Directive: Set the records down again in full, with every word kept.

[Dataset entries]
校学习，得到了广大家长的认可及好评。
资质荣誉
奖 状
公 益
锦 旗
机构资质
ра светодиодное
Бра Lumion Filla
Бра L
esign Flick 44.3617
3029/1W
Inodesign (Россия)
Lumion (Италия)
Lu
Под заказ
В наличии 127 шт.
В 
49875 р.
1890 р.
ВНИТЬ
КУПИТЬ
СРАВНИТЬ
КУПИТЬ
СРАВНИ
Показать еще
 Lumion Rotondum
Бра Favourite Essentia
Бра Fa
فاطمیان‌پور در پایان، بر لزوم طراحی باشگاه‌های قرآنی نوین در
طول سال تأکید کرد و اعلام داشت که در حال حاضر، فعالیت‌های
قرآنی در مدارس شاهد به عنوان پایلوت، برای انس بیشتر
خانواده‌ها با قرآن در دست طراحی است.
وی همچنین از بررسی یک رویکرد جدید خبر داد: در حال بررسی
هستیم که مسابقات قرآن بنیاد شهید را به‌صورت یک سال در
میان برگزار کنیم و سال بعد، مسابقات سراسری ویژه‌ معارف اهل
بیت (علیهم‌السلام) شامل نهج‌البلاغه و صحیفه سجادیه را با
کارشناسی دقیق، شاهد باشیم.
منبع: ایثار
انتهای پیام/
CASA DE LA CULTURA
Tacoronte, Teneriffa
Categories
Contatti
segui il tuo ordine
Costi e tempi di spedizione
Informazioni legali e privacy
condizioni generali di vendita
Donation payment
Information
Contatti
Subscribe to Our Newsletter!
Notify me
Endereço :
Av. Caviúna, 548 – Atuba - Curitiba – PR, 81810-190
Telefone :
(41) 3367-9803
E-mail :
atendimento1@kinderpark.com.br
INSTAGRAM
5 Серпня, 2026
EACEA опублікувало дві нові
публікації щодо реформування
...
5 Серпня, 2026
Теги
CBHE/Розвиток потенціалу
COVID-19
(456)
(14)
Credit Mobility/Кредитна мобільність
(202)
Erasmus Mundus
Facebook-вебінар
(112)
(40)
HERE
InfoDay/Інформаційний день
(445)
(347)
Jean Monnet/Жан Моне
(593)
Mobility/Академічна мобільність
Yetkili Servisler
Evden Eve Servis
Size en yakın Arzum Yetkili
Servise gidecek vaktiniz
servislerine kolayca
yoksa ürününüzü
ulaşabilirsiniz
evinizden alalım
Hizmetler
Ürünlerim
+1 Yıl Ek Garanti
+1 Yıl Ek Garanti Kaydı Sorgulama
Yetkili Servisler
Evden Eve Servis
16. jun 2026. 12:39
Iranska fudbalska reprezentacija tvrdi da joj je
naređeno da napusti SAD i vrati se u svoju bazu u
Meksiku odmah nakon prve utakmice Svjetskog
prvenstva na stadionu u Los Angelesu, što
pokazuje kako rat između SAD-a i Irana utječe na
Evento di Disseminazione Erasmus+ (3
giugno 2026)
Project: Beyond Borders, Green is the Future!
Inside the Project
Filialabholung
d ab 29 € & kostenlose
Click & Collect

Your solution:
校学习，得到了广大家长的认可及好评。
资质荣誉
奖 状
公 益
锦 旗
机构资质
ра светодиодное
Бра Lumion Filla
Бра L
esign Flick 44.3617
3029/1W
Inodesign (Россия)
Lumion (Италия)
Lu
Под заказ
В наличии 127 шт.
В 
49875 р.
1890 р.
ВНИТЬ
КУПИТЬ
СРАВНИТЬ
КУПИТЬ
СРАВНИ
Показать еще
 Lumion Rotondum
Бра Favourite Essentia
Бра Fa
فاطمیان‌پور در پایان، بر لزوم طراحی باشگاه‌های قرآنی نوین در
طول سال تأکید کرد و اعلام داشت که در حال حاضر، فعالیت‌های
قرآنی در مدارس شاهد به عنوان پایلوت، برای انس بیشتر
خانواده‌ها با قرآن در دست طراحی است.
وی همچنین از بررسی یک رویکرد جدید خبر داد: در حال بررسی
هستیم که مسابقات قرآن بنیاد شهید را به‌صورت یک سال در
میان برگزار کنیم و سال بعد، مسابقات سراسری ویژه‌ معارف اهل
بیت (علیهم‌السلام) شامل نهج‌البلاغه و صحیفه سجادیه را با
کارشناسی دقیق، شاهد باشیم.
منبع: ایثار
انتهای پیام/
CASA DE LA CULTURA
Tacoronte, Teneriffa
Categories
Contatti
segui il tuo ordine
Costi e tempi di spedizione
Informazioni legali e privacy
condizioni generali di vendita
Donation payment
Information
Contatti
Subscribe to Our Newsletter!
Notify me
Endereço :
Av. Caviúna, 548 – Atuba - Curitiba – PR, 81810-190
Telefone :
(41) 3367-9803
E-mail :
atendimento1@kinderpark.com.br
INSTAGRAM
5 Серпня, 2026
EACEA опублікувало дві нові
публікації щодо реформування
...
5 Серпня, 2026
Теги
CBHE/Розвиток потенціалу
COVID-19
(456)
(14)
Credit Mobility/Кредитна мобільність
(202)
Erasmus Mundus
Facebook-вебінар
(112)
(40)
HERE
InfoDay/Інформаційний день
(445)
(347)
Jean Monnet/Жан Моне
(593)
Mobility/Академічна мобільність
Yetkili Servisler
Evden Eve Servis
Size en yakın Arzum Yetkili
Servise gidecek vaktiniz
servislerine kolayca
yoksa ürününüzü
ulaşabilirsiniz
evinizden alalım
Hizmetler
Ürünlerim
+1 Yıl Ek Garanti
+1 Yıl Ek Garanti Kaydı Sorgulama
Yetkili Servisler
Evden Eve Servis
16. jun 2026. 12:39
Iranska fudbalska reprezentacija tvrdi da joj je
naređeno da napusti SAD i vrati se u svoju bazu u
Meksiku odmah nakon prve utakmice Svjetskog
prvenstva na stadionu u Los Angelesu, što
pokazuje kako rat između SAD-a i Irana utječe na
Evento di Disseminazione Erasmus+ (3
giugno 2026)
Project: Beyond Borders, Green is the Future!
Inside the Project
Filialabholung
d ab 29 € & kostenlose
Click & Collect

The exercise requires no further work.